His smile is a thing of nightmares.
"Stop, Nick." I push against his unmovable chest. "Just fucking stop."
"Nicholas, enough ," Cicero barks, moving towards us.
"Isn't this what you wanted?" His voice is low, menacing. His mouth combs my jaw before his breath tickles my ear. "You said you wanted me unhinged . Well, here I am, Rhi. Your own monstrous creation. Your dark god. You asked me to ruin you once, but I promise you, that was nothing compared to what I'll do to you if you continue to defy me." He bites down suddenly, sharp teeth tearing through the tender flesh of my throat, and I scream.
The sound of my own shrill voice, pitched high with terror, finally shatters that fissure, and the pressure that had been building explodes, the restraint I'd attempted to curate dissolving.
Nick lifts his head indolently, mockingly licking my blood from his lips.
I make sure I'm staring directly into those cold black eyes when I speak. "You'll never have the opportunity to ruin me again." My voice is unfeeling and unwavering. Pure vitriol pours from my mouth as my anger crests and spills and the desire to hurt him is overwhelming. "That honor is now Jesse's."
Nick rears back as though I slapped him.
My emotions are still erratic, and I have been pushed far past my limit. My brain briefly registers the look of pure anguish on his face as his eyes bleed gold before something savage takes over and anything concerning him no longer matters.
I strike with one of the heads. And then another. And another. Nick's body jerks like it's being hit with bullets before I finally let one of my whips wrap around his neck and squeeze.
Make him suffer. The voice in my head is mine, but not. It's that tender poison again, spoken softly yet somehow viciously at the same time.

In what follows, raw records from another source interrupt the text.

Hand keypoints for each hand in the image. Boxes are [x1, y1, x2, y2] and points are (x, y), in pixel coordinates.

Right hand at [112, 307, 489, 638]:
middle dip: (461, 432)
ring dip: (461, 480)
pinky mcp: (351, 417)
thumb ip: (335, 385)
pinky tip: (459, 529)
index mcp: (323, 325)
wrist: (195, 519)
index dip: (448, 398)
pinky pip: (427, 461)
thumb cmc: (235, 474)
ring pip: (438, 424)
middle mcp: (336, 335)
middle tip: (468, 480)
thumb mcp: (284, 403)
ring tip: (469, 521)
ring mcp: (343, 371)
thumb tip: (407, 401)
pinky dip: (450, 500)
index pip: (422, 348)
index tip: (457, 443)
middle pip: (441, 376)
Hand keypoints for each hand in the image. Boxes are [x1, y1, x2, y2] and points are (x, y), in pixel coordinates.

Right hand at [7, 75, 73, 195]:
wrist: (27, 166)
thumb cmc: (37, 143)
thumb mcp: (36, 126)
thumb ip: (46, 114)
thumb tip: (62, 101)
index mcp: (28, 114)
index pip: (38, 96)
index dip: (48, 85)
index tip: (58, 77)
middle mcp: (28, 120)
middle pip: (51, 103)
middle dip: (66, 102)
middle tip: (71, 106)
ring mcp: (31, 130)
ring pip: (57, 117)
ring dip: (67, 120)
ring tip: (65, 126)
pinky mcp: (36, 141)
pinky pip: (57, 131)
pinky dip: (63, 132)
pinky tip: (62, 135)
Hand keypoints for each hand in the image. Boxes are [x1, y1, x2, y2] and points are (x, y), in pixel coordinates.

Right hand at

Nick falls to his knees as I continue to tighten the invisible noose around his neck. I stalk toward him, vaguely aware of my name being yelled in panic, but another thought registers: he's not fighting back.
Why?
Before I entertain that question, Nick raises his chin so his bright, golden eyes sear mine. He manages to chuckle between strangled breaths. "So, the prophecy is true. You are my undoing. My deliverance."
I inhale my own stuttering gasps as the reality of what I'm doing slams into me like a wrecking ball, and his words pin me in place.

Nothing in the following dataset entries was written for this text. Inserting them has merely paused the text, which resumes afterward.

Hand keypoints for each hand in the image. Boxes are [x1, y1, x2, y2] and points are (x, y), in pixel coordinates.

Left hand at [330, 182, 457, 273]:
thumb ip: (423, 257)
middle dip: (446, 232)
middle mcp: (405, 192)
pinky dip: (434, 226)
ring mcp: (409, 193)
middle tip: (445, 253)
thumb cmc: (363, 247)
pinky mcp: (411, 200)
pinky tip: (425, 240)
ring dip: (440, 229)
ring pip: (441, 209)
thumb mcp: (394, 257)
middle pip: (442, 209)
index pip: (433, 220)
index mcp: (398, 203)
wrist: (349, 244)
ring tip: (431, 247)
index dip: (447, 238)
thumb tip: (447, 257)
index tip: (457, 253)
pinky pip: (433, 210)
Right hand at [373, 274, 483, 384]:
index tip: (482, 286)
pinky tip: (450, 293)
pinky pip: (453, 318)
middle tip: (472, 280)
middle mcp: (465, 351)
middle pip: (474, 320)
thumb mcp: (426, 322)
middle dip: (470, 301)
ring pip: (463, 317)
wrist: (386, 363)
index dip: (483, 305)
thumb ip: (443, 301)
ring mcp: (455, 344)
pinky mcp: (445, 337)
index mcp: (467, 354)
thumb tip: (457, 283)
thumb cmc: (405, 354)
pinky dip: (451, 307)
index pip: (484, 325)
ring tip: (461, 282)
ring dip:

"Do it, Rhi." He struggles to get out every syllable. "I've already sacrificed everything for you. My life means nothing."
It means everything to me , I want to say, but my tongue is heavy with the weight of Nick's admission.

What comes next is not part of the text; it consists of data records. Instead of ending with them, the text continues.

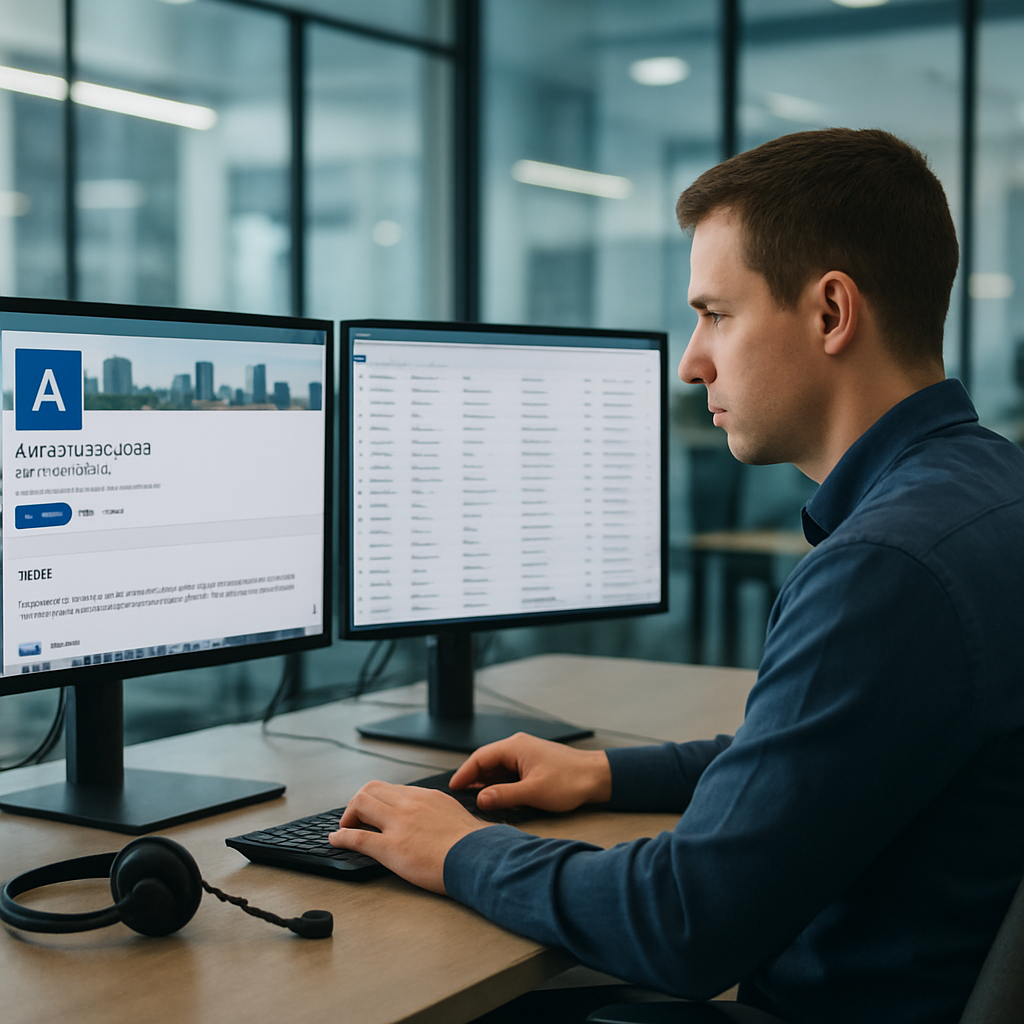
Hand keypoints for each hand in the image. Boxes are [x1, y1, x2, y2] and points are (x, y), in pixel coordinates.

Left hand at [328, 781, 488, 893]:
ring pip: (361, 803)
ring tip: (345, 827)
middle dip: (359, 802)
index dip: (378, 799)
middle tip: (356, 817)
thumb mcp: (457, 816)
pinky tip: (336, 840)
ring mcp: (399, 824)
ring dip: (348, 814)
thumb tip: (438, 820)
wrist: (479, 858)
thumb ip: (440, 813)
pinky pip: (358, 837)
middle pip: (372, 789)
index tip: (374, 810)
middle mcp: (410, 804)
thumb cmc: (475, 845)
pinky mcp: (392, 848)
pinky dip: (341, 837)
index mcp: (426, 797)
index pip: (393, 789)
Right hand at [449, 732, 611, 813]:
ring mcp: (526, 754)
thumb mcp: (533, 792)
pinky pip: (509, 771)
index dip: (464, 773)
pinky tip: (497, 795)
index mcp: (515, 747)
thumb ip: (504, 796)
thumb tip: (480, 799)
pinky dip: (499, 782)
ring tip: (475, 798)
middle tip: (460, 796)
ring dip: (486, 781)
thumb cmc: (570, 781)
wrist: (597, 777)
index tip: (452, 787)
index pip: (480, 757)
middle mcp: (518, 747)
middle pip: (486, 761)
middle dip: (472, 778)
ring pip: (498, 767)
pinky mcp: (533, 763)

Somehow, he manages to crack a smile, his trademark, lupine grin I always look for to ease my troubles and brighten my day. "Do what you were meant to do, Rhi. End it."
The raging beast within me recedes. I cage the Scylla, tears streaming down my face as Nick falls to his hands, gasping for air. Safira runs to him, and her sudden movement draws my attention to the rest of the class.
Cicero is gone, probably off to fetch Talbot and Wilde. Everyone else, with the exception of Zo, gapes at the space Nick and I occupy, their focus entirely on me. The expression on their faces is one I know all too well, and one I've been trying to avoid: fear.
Of me.
My gaze slides to Safira, crouching next to Nick, who continues to cough and sputter. A crude, red welt brands his neck like a collar.
I did that.
I catch Zo running towards me just as I take off, sprinting out of the auditorium, out of Southgate, and away from the gut-wrenching realization that I almost killed the man I love.